Reflecting on his past performances, he explained: “I have set ambitious targets for myself, and now there is nothing obvious to target. Without these targets, it has been difficult to operate at the same level within my training as a professional athlete. It has taken a little while to get good simply at taking pride in and enjoying what I do for its own sake. My opportunities to perform will come, just unfortunately not this year.”

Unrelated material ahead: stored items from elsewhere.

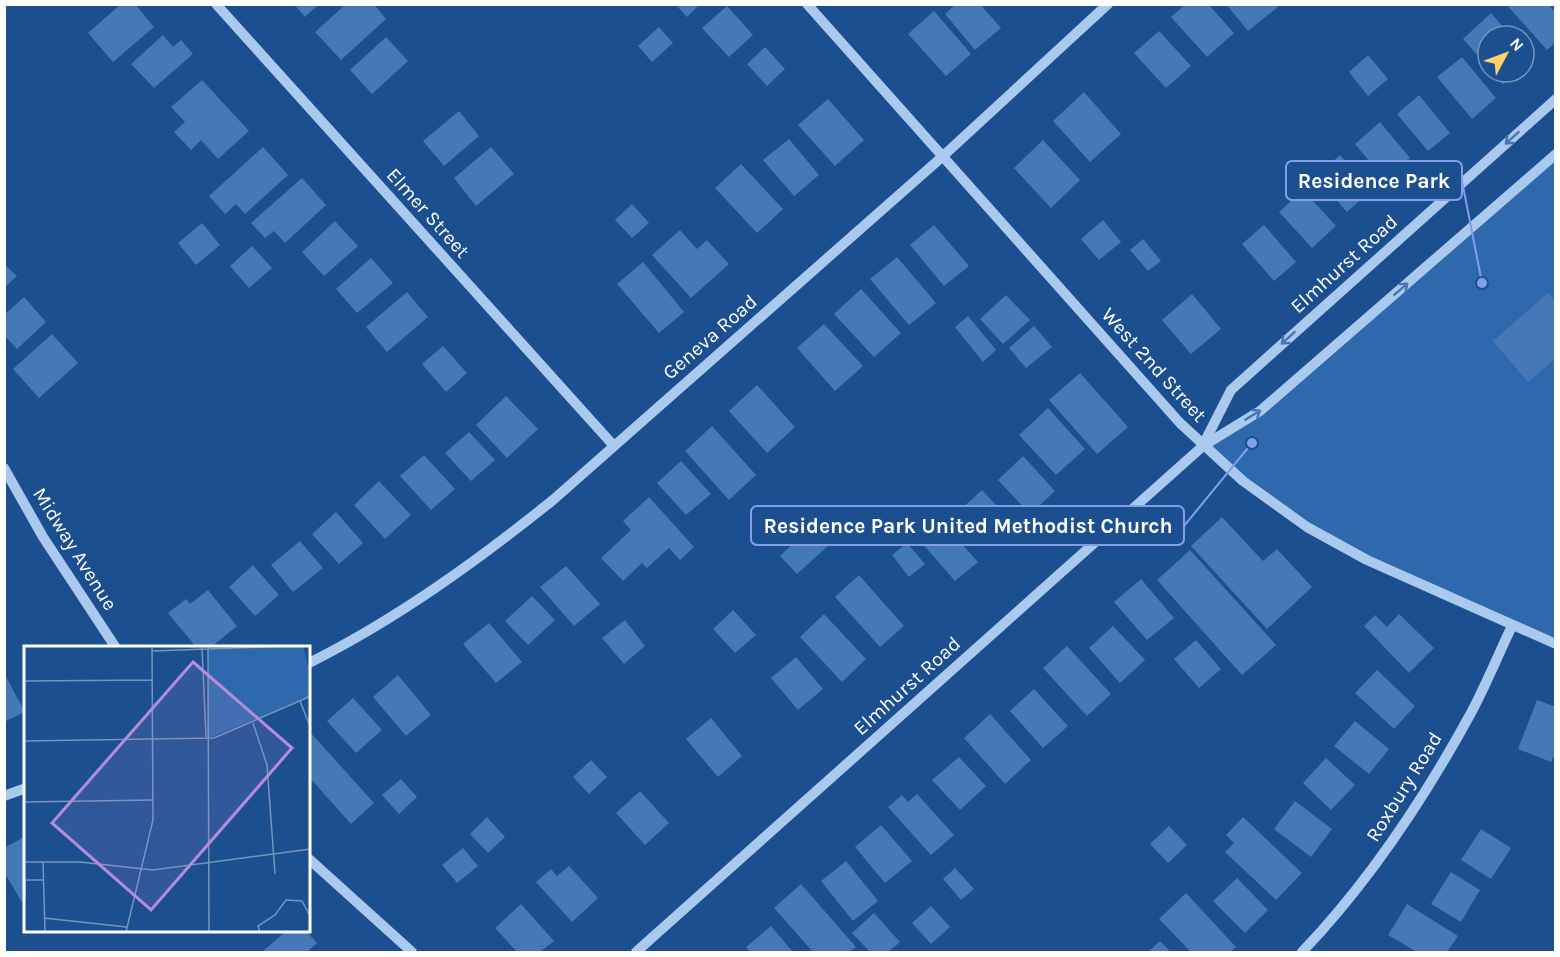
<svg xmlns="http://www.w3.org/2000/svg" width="1560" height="957" font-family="Karla,sans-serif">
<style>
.green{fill:#2e69ad}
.building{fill:#4478b7}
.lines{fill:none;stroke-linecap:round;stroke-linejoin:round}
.minor{stroke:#a9c9ee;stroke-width:10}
.oneway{stroke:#4674ac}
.labels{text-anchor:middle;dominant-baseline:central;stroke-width:5;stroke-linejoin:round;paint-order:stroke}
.street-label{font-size:20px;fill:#fff;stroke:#1b4f8f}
.inset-road{fill:none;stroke:#7695bc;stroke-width:1.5}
.view{fill:#b68bdc;fill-opacity:0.15;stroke:#b68bdc;stroke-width:3}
.inset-edge{fill:none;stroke:#fff;stroke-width:3}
.leader{fill:none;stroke:#839eea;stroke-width:2}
.callout-dot{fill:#839eea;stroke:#1b4f8f;stroke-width:2}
.callout{fill:#1b4f8f;stroke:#839eea;stroke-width:2}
.callout-label{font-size:21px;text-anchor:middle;font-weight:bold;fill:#fff}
</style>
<rect width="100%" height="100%" fill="#1b4f8f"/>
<path class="green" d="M1555 154V644L1307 527 1203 446 1260 411Z"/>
<path class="building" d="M121 4H135L154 27 113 62 88 33Z
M294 4H319L305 17Z
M346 4H374L386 19 341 60 315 32Z
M675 4H700L687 17Z
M956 4H980L1001 28 975 50 945 14Z
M1186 4H1208L1234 33 1207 57 1171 17Z
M1226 4H1276L1278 7 1248 31Z
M1506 4H1548L1556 13V42L1547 50Z
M727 6 753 35 729 57 702 28Z
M934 11 971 54 946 76 908 34Z
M1491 13 1511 36H1488V67L1463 39Z
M659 27 673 43 652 62 638 46Z
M1159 31 1191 66 1166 88 1134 53Z
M163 35 173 47 181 40 193 54 154 88 131 64Z
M386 37 408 61 372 94 350 70Z
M765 47 785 69 767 86 747 64Z
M1368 55 1388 79 1368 96 1349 72Z
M1462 57 1496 98 1472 119 1437 77Z
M1493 72H1517L1503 84Z
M202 80 249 131 218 159 201 140 191 150 174 132 185 122 171 107Z
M1084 92 1121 134 1090 162 1053 121Z
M1419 95 1450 133 1428 151 1397 114Z
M828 99 864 140 835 166 798 125Z
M459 111 479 136 444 166 423 141Z
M1380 122 1410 158 1384 179 1355 144Z
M789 139 819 175 794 196 763 160Z
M1043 140 1080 180 1051 208 1014 168Z
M263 147 288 175 245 214 236 204 225 214 209 196Z
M491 147 514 174 476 206 454 178Z
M1340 155 1371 190 1347 212 1316 177Z
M741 164 783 209 757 233 715 188Z
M302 178 326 205 285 243 274 231 265 238 251 223Z
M1303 190 1336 226 1312 248 1279 212Z
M632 204 649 223 632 238 615 220Z
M1103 220 1121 242 1099 260 1081 239Z
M335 221 358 246 324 276 302 252Z
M202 223 220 245 196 265 178 243Z
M934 225 969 266 944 286 910 245Z
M1264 225 1296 262 1274 281 1242 244Z
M680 230 697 249 707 240 729 264 691 298 652 255Z
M1143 239 1161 261 1148 271 1130 250Z
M252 246 272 268 249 288 230 266Z
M897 257 936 303 909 325 870 279Z
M371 258 393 283 357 313 336 289Z
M643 262 684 312 659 333 617 284Z
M4 264 17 276 4 288Z
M861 289 901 333 874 357 834 314Z
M407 292 428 317 387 352 366 327Z
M1548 293 1556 302V358L1528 382 1493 341Z
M1192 294 1221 329 1191 354 1162 320Z
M1006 295 1030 320 1003 344 980 319Z
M24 297 46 322 17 349 4 335V315Z
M968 316 996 350 983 362 955 327Z
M824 324 863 366 835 391 797 348Z
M1034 326 1052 347 1026 368 1009 348Z
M52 334 78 363 39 398 13 369Z
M443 346 467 373 446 392 422 364Z
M1080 373 1128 427 1097 454 1049 400Z
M757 385 795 427 767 453 729 411Z
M506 396 538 429 507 458 476 425Z
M1048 408 1085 449 1056 475 1019 435Z
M712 426 756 475 729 500 685 451Z
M469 432 495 460 471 481 445 453Z
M424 455 455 489 431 510 400 476Z
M1023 456 1055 491 1030 514 998 480Z
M681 461 711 494 686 515 657 483Z
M379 481 411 515 385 539 354 505Z
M982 490 1008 518 983 540 958 512Z
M649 497 694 547 680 560 669 548 647 568 642 563 623 581 601 558 631 530 623 521Z
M336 512 363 543 339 564 312 534Z
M1222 517 1263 561 1277 549 1312 587 1267 629 1191 546Z
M943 523 978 562 955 581 921 542Z
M813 525 830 544 797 574 780 556Z
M300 541 323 568 293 592 271 565Z
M907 543 925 564 909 577 892 555Z
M1190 550 1276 645 1242 675 1157 580Z
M253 565 279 595 255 616 229 587Z
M566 566 600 604 574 626 540 587Z
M859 575 904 626 880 647 835 597Z
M1141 579 1174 618 1147 640 1114 602Z
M208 590 237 626 210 648H197L168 613 186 599 190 604Z
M532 596 555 620 528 645 505 621Z
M733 610 756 635 735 653 713 629Z
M824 614 866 659 842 682 800 637Z
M1399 614 1434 648 1409 673 1364 626 1375 615 1387 627Z
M625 620 645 646 624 664 602 638Z
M489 623 522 662 496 683 463 644Z
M1113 626 1145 660 1120 683 1089 648Z
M1196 640 1221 669 1199 688 1174 659Z
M1067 646 1111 694 1087 716 1043 668Z
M796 657 823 689 798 710 771 678Z
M1377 670 1415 706 1394 729 1355 693Z
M4 673 25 712 4 722Z
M398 675 431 715 406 736 373 697Z
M1034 689 1068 726 1043 748 1010 711Z
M353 698 382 730 356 753 327 721Z
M1537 700 1556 707V751L1551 762 1518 749Z
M990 714 1031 760 1005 784 964 738Z
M711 718 742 756 718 777 686 739Z
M1355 721 1389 749 1369 774 1334 746Z
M309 731 374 803 351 824 309 777Z
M959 757 986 786 960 810 932 780Z
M1326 758 1355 785 1331 810 1303 783Z
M591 760 607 777 589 794 573 777Z
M401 779 417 797 399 814 382 795Z
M640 791 669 823 645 845 616 813Z
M917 794 954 835 931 855 888 807 902 795 908 802Z
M1295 801 1332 829 1311 857 1274 829Z
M487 817 505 837 488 853 470 834Z
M1243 817 1302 873 1276 900 1225 852 1234 843 1226 835Z
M881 825 912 861 885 883 855 847Z
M1169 826 1187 845 1168 863 1150 844Z
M1481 829 1511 848 1491 879 1461 860Z
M26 836V909L4 872V848Z
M463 848 478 866 457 883 442 865Z
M846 861 878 901 853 921 821 881Z
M569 866 598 898 572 922 536 882 551 869 557 876Z
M955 868 974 889 961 900 943 879Z
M1451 872 1480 890 1461 922 1431 904Z
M1237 878 1268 910 1245 933 1213 901Z
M801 884 856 947 849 952H813L774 908Z
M1186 893 1236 947 1230 952H1191L1159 919Z
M521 904 554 941 540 952H517L495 928Z
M1407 904 1458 936 1447 952H1417L1388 935Z
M931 906 950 927 931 944 912 923Z
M874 913 900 942 888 952H870L852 933Z
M771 926 793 952H750L746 947Z
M285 932H307L317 943 307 952H264L263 951Z
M1160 941 1171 952H1148Z"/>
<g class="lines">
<path class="minor" d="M216 4 614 446
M807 4 1180 423 1243 481 1307 527 1367 560 1556 644
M1203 445 1231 390 1556 99
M4 468 43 537 116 648
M309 663C397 619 477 561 553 500L942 157 1108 4
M4 796 26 788
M309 859 412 952
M636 952 1203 446 1260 411 1556 154
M1302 952C1370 881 1424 799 1471 713 1486 685 1498 655 1512 626"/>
</g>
<defs><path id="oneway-shaft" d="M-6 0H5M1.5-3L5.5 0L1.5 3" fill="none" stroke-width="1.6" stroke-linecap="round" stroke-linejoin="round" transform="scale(1.5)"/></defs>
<g class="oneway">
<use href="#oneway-shaft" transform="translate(1512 138) rotate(138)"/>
<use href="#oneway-shaft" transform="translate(1401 289) rotate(-41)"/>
<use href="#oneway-shaft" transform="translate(1288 338) rotate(138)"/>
<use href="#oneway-shaft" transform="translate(1253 415) rotate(-32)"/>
</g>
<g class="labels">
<g class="street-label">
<text transform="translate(428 213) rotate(48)">Elmer Street</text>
<text transform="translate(1344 264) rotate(-42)">Elmhurst Road</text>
<text transform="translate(710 337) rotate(-41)">Geneva Road</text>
<text transform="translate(1154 365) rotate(48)">West 2nd Street</text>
<text transform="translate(75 549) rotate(58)">Midway Avenue</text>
<text transform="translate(907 686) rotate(-42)">Elmhurst Road</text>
<text transform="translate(1404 787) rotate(-58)">Roxbury Road</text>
</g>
</g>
<g transform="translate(24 646)">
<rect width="286" height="286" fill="#1b4f8f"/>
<path d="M279 0 286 27V50L183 93 184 3Z" fill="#2e69ad"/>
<path class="inset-road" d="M184 0 185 286M178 2 182 91M128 5 268 0M0 35 128 34M276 55 287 83M229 77 243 119 251 228M0 95 190 92 287 50M0 156 130 154M0 216H56L129 224 287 203M19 216 21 286M1 255V234H20M20 272 103 281M102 286 129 174 128 0M236 286 234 280 251 269 262 254 278 255 287 272"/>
<path class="view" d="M169 16 268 102 127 264 28 177Z"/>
<rect width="286" height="286" class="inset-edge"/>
</g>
<path class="leader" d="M1482 283L1462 181M1252 443L1184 526"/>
<g class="callout-dot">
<circle cx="1482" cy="283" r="6"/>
<circle cx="1252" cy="443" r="6"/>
</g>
<g class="callout">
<rect x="1286" y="161" width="176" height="39" rx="6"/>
<rect x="751" y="506" width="433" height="39" rx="6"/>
</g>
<g class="callout-label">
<text x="1374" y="188">Residence Park</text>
<text x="968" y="533">Residence Park United Methodist Church</text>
</g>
<rect width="1560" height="957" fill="none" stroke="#ffffff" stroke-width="12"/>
<g transform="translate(1506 54) rotate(49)"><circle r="28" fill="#1b4f8f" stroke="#7695bc" stroke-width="1.5"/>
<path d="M0-4.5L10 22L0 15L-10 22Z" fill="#ffd166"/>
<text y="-9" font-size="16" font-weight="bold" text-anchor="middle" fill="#ffffff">N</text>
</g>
</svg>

Across all of these stories, a similar message prevails: one of reframing, reshaping, and ultimately of resilience. “One thing that I have been trying to learn and have learned—and that a lot of other people have learned—is how to roll with the punches,” said von der Schulenburg. “To not take anything for granted, and to know that nothing is ever going to stay the same—things can drastically change. It has forced me to be way more flexible, and it’s a good lesson to learn for everybody.” 

Wagner echoed this sentiment. “It’s easy to go fast and have fun when things are going well,” she stated. “But being able to pick yourself up and keep going when things don’t work out, that’s when you really learn what you are made of.”

And for many athletes, the outcome of this year’s Olympic postponement regardless of selection will not be the end of their rowing careers. “2024 was always the goal,” Digby explained. “2021 (or 2020) was always going to be a bonus, given the postponement. The aim is to win each world championship and then at [the Games in] 2024.” 

It is this Olympic dream that makes the sacrifices worthwhile. Williamson’s closing words of optimism ultimately speak to the experiences of many athletes, featured in this article and otherwise, for whom the Olympics will always carry great weight. “I think for a lot of rowers and a lot of good rowers, particularly those who make junior and U23 teams, the Olympics is a very real possibility and probably becomes most people’s dreams. I had that Olympic dream through the start of my rowing career, and still do. It’s been there the whole way.”


Since the writing of this article, Dan Williamson ‘23, Ollie Wynne-Griffith ‘17, Xristina Bourmpou ‘25 and Kristi Wagner ‘15 have each been oficially named to their respective Olympic teams to compete in the Tokyo Games.